Whichever product you’re developing, key for its success is to keep users engaged. People stay interested in products which satisfy their needs and don’t cause them additional problems (by being too complicated to use, e.g.). Way to find out whether your product provides value to your targeted users is by getting insights in overall user-product interactions. This practically means to undergo thorough and constant usability testing throughout the whole product’s life cycle.
Now, whether you conduct usability testing on paper sketches, clickable images, high-fidelity prototypes or fully working systems, effective tasks set upon users are essential for test success. Carefully assembled tasks reveal product’s strengths or drawbacks and make communication with users fruitful and meaningful.
Like in other situations in which you’re looking for some answers, odds are that you’ll be more successful if you accompany some sort of explanation with your request. Talking about the tasks, you’ll be far better in attaining feedback if you explain testers what you expect from them. Namely, every task you create should be set in a wider context, which is to be acquired by making each task a part of certain scenario.
Common for all impactful scenarios is that they are making tasks more catchy. Here are a few things to have in mind while creating task scenarios that promise insightful results:
Realistic tasks provide relevant information
Usability testing makes sense only if it delivers accurate information. And the accuracy is attained only if users are engaged in tasks which resembles their real engagement with a product. So, tasks which will uncover representative user behavior are the ones that mimic problems users are most likely to encounter. Way to set these kind of tasks is to think about how users actually use your product by themselves, in real life setting. Also, before setting the tasks it is good to take in consideration what are your users intentions. The most important things users want to accomplish while interacting with your product are the ones your tasks should be focused on. More user’s goals you define, better you’ll adjust the tasks for gaining better outcomes.
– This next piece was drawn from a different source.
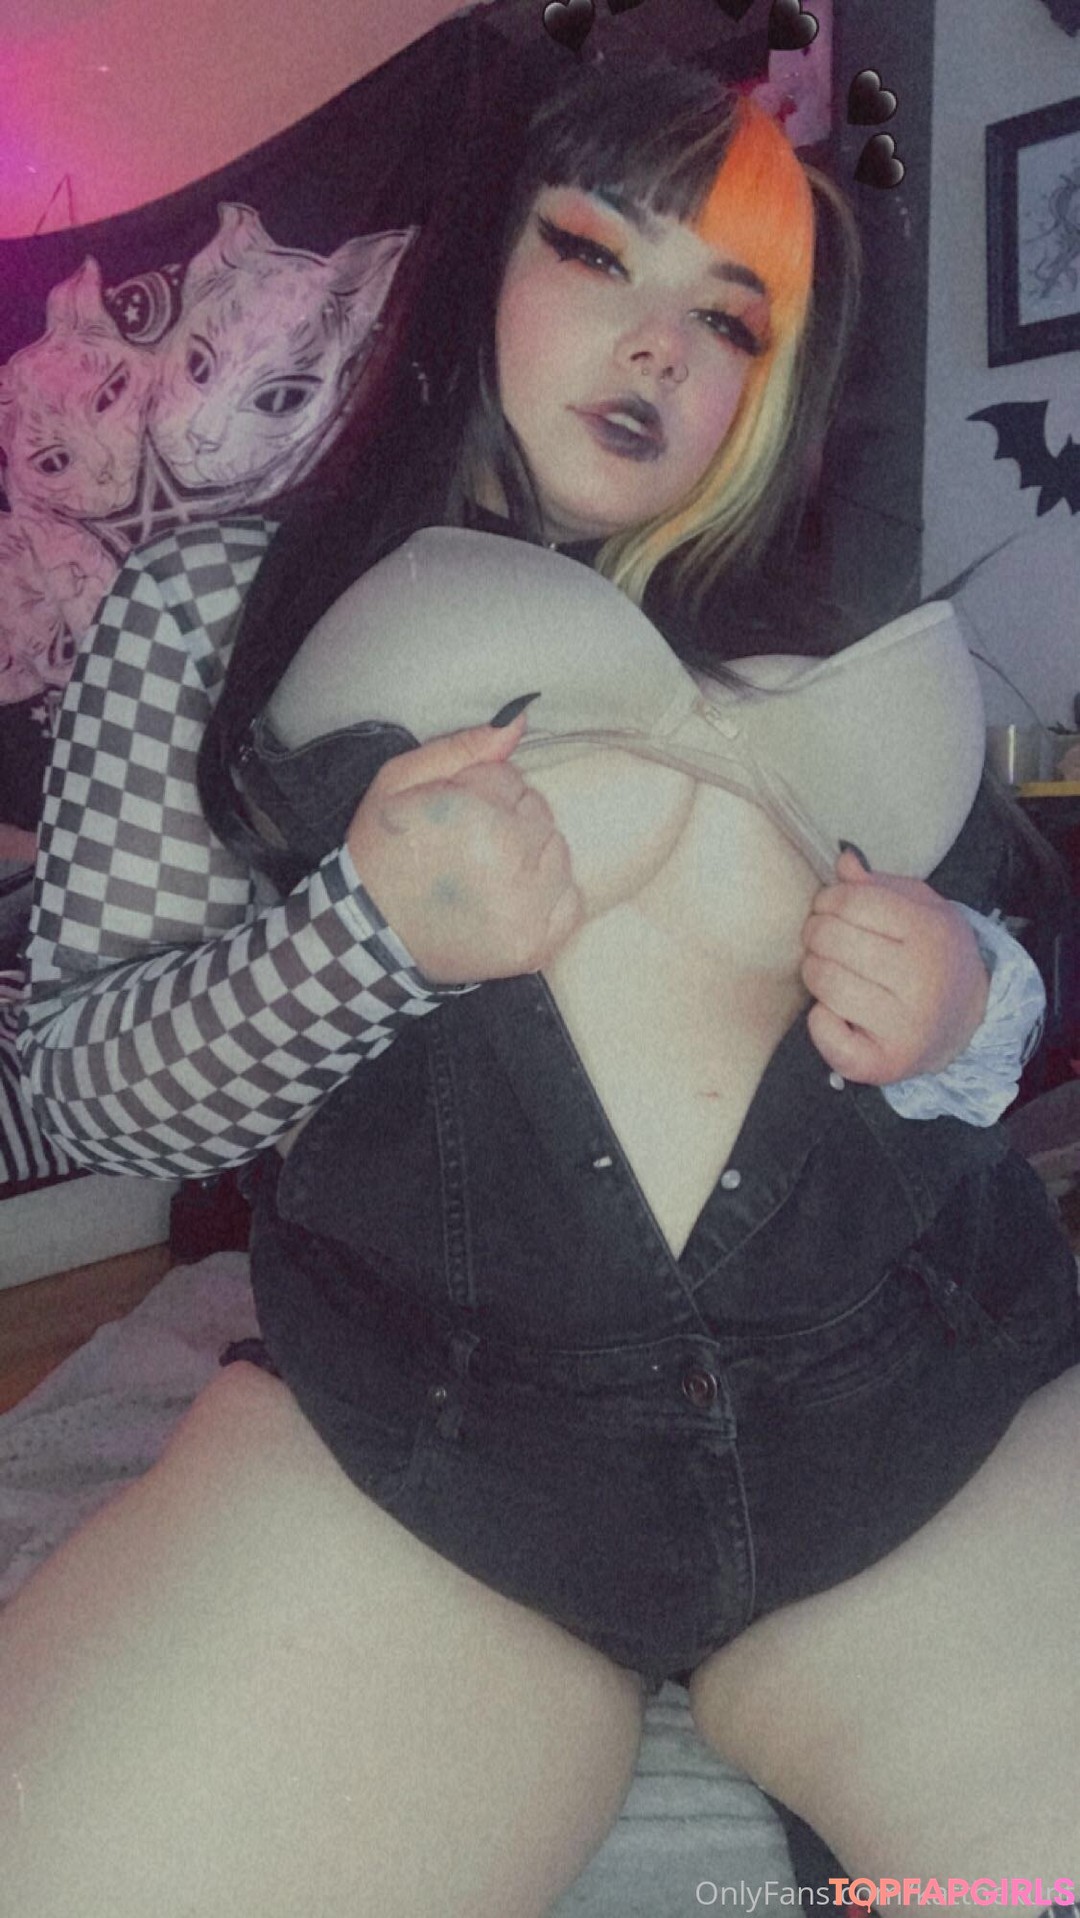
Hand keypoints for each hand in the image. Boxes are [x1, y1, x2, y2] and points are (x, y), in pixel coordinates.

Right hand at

Requests are supposed to encourage action
Your task should attract attention and provoke reaction. Language is there to make connection, so make it understandable and easy to follow – colloquial, academic or scientific language is not really welcomed and can trigger confrontations. If you want to avoid this, while setting tasks just imagine to converse with your representative user. Actions you want to be taken can be perfectly well described by everyday language. Also, be careful of how ‘pushy’ your tasks are. Chances are that by forcing users to interact with a specific product feature rather than following ways they usually use the interface, you’re more likely to test their patience than their real interaction with a product. Good pre-test is to ask your friends or colleagues to go through tasks. If they’re not engaged, your job with creating tasks is not finished.
Too many details reveal the answers
In order to get proper feedback, your tasks have to be clear and simple. Practically, this means that everything which is not absolutely necessary should be cut off. Too many details either leads to loosing the focus or giving away the answers. Present testers with distinct and focused requests and escape confusions. While doing that, be careful not to give them to much clues, since it makes all the effort pointless. Making tasks straightforward doesn’t have to uncover the answer. One more thing to keep away from is asking too broad questions. User’s first impression or general opinion on your app interface e.g. might be interesting to hear, but won’t reveal much on your user behaviour.
Guidelines for creative usability test tasks are there to help your product improvement. Acting wisely while designing these tasks saves your time by gathering real and trustworthy information from a ‘first take’. Your next step: take a creative boost and start writing awesome usability testing tasks.